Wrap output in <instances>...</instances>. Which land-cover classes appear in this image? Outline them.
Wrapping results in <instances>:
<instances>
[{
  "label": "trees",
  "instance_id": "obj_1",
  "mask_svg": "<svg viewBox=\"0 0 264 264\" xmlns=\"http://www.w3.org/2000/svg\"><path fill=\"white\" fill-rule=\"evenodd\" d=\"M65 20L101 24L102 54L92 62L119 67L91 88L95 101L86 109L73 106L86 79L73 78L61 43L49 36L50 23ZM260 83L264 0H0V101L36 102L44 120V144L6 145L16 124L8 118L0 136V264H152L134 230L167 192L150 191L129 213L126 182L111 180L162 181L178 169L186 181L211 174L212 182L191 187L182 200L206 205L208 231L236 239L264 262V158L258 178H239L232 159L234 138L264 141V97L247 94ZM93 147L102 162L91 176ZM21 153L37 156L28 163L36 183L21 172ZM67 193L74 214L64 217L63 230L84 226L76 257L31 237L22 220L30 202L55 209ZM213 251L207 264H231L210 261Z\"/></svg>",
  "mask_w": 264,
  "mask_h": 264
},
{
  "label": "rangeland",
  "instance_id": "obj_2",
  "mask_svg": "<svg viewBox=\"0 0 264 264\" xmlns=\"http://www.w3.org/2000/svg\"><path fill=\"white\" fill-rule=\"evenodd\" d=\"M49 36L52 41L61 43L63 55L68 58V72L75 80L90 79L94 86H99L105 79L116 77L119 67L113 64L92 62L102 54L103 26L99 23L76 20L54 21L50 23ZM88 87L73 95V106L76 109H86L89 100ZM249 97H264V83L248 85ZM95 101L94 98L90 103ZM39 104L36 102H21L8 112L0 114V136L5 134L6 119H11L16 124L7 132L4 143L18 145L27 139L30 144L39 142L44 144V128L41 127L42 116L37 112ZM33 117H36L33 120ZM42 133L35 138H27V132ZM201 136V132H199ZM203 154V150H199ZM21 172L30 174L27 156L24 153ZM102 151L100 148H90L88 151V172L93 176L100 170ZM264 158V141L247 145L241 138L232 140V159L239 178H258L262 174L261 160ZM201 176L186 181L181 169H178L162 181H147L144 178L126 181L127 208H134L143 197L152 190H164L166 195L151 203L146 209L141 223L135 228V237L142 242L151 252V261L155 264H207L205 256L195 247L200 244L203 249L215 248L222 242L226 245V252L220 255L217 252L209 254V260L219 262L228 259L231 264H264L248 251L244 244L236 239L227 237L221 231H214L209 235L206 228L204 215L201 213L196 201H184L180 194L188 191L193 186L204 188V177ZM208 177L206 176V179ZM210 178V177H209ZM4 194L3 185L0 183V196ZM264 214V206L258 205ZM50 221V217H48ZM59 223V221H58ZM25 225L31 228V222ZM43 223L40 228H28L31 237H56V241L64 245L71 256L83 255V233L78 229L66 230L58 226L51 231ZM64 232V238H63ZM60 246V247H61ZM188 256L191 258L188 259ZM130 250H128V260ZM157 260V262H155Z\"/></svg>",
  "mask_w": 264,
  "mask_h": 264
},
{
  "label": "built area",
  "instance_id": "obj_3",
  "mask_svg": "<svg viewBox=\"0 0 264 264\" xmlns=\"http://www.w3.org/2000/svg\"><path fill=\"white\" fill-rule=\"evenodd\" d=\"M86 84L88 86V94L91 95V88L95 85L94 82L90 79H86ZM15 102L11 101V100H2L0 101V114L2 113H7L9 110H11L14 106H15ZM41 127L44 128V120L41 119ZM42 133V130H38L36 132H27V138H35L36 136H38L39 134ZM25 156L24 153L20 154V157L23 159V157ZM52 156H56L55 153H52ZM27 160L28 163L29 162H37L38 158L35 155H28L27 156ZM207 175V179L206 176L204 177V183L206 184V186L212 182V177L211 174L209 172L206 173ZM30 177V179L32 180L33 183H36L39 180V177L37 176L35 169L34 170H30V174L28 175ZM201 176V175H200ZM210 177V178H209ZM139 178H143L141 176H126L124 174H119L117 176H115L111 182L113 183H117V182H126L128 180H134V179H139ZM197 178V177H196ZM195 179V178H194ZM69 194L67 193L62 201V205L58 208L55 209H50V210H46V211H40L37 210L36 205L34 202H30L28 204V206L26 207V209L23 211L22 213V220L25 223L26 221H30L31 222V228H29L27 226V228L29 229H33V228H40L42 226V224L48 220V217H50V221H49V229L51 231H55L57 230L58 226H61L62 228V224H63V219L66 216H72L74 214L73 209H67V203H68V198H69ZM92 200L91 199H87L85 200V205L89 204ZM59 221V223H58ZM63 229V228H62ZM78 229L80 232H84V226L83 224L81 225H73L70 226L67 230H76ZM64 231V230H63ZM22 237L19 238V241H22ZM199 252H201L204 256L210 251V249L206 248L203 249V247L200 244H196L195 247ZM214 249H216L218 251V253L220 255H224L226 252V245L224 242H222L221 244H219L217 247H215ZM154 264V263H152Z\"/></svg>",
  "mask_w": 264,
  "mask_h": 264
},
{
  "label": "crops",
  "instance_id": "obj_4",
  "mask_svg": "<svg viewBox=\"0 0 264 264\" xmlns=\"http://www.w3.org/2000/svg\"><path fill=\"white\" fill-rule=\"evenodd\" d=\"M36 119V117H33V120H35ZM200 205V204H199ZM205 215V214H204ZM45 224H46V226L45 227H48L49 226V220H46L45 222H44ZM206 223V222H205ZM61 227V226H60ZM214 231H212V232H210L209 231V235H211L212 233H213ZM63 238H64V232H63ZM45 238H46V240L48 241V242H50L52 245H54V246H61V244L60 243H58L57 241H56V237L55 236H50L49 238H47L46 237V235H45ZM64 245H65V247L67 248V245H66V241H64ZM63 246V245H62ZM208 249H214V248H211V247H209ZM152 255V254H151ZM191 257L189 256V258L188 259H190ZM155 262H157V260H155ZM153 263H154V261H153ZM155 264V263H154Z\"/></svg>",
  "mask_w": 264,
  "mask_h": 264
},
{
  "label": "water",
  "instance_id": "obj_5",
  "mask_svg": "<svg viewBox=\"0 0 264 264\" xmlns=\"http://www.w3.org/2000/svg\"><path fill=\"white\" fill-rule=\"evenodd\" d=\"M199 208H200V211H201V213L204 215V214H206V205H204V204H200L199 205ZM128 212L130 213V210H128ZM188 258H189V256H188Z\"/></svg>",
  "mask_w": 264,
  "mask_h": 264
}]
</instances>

● **EXERCISE REQUIREMENTS**: Copy out each line of the entries above that contains the string "label".

● **RESPONSE TO THIS TASK**:
  "label": "trees",
  "label": "rangeland",
  "label": "built area",
  "label": "crops",
  "label": "water",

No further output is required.